The Bush administration--so cocky and confident just a few months ago--is on the defensive. And Wolfowitz's boss Donald Rumsfeld is on the hot seat. Last week, USA Today publicized a secret Rumsfeld memo that cut through the administration's hot air about its successes in Iraq with a grim assessment of Washington's failure to meet any of its war aims.

Such cracks at the top show the pressure that the Bush gang is under. For the first time since September 11, they are beginning to fear that they may go the way of Lyndon Johnson and Richard Nixon--two presidents who, in different ways, were driven out of office because of the U.S. defeat in the Vietnam War.

But to judge from the Democratic "opposition" in Washington, Bush isn't going anywhere anytime soon. Leaders of the "party of working people" have staked their supposed opposition to the occupation on demanding that Iraq repay $10 billion in loans out of the $87 billion that Bush demanded in occupation funding.

That's why it was so important that the antiwar movement turned out to Washington, D.C., and San Francisco last weekend for the first national mobilization since the invasion of Iraq--and with a clear message to end the occupation and bring U.S. troops home now.

The mainstream media unanimously dismissed the protests as smaller than the mass demonstrations that took place before the war. But no one in the antiwar movement should be disappointed by the turnout. This is the beginning of a new phase of organizing--rebuilding the antiwar movement to oppose the disastrous occupation.

The swift U.S. victory in Iraq--and the United Nations' endorsement of the occupation that followed a war it had opposed--left many in the antiwar movement disoriented. Many of the hundreds of thousands of people who protested in the run-up to the invasion were left demoralized because the massive turnouts failed to stop the war.

But the vast majority of these activists have not changed their mind about the invasion, and they have grave misgivings about the occupation.

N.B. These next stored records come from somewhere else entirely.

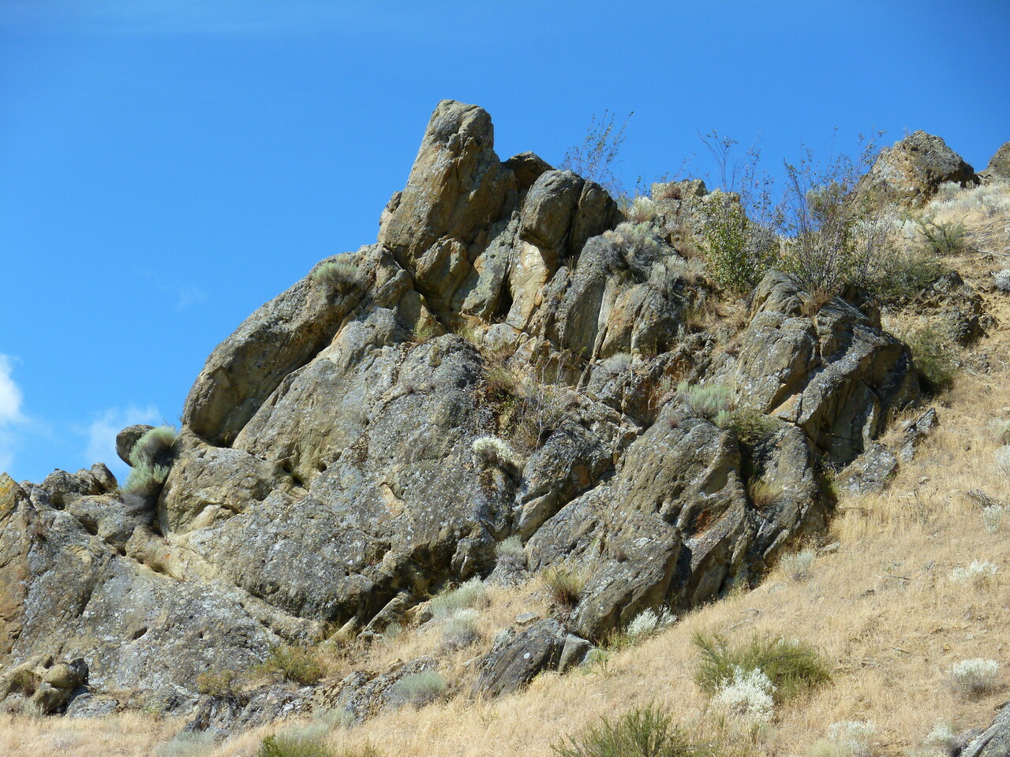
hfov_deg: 18.7
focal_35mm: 105
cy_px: 378
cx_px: 505
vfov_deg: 14.1
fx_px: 3064
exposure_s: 1/200
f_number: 5.2
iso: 80
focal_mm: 18.8
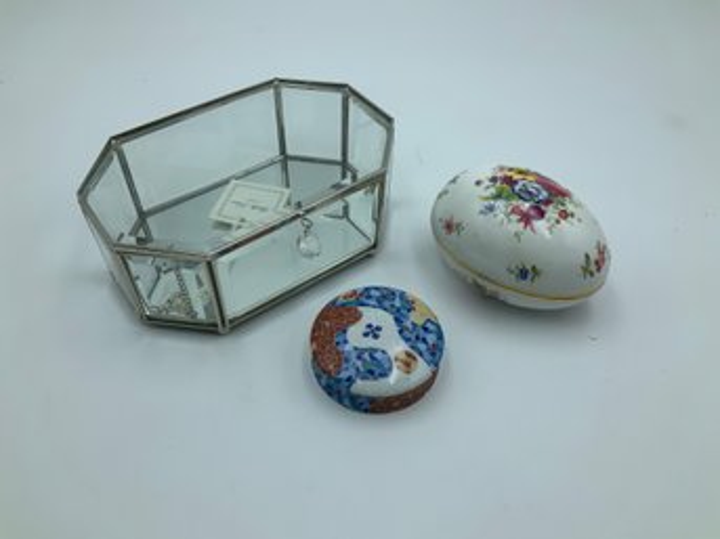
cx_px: 360
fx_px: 603
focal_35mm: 29
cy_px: 270
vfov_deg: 48.2
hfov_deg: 61.7
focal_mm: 3
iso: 16
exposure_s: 1/524
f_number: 1.8
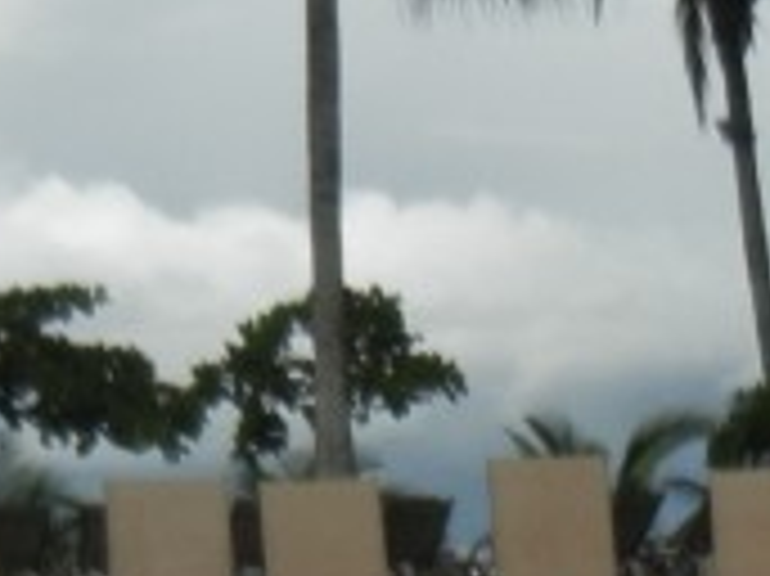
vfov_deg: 8.0
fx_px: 4001
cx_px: 504
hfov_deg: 11.0
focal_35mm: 180
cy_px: 999
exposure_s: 1/830
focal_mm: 5.4
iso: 160
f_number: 7
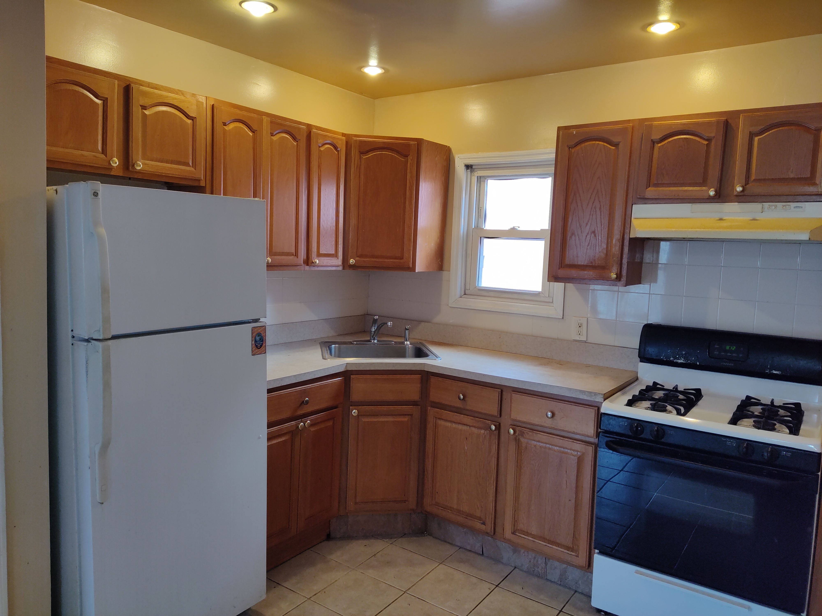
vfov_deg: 51.4
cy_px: 308
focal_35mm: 27
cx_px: 411
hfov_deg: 65.3
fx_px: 641
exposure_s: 1/50
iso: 190
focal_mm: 4.71
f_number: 1.79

That is why the October 25 protests were so important--as a first step in giving voice to those misgivings, which are as broad now as they were before the war.

Reaching out to this potentially enormous audience is the next job of the antiwar movement--to answer their questions and involve them in taking a stand on the side of the Iraqi people resisting Washington's domination, and of U.S. troops who are sick of being used as cannon fodder.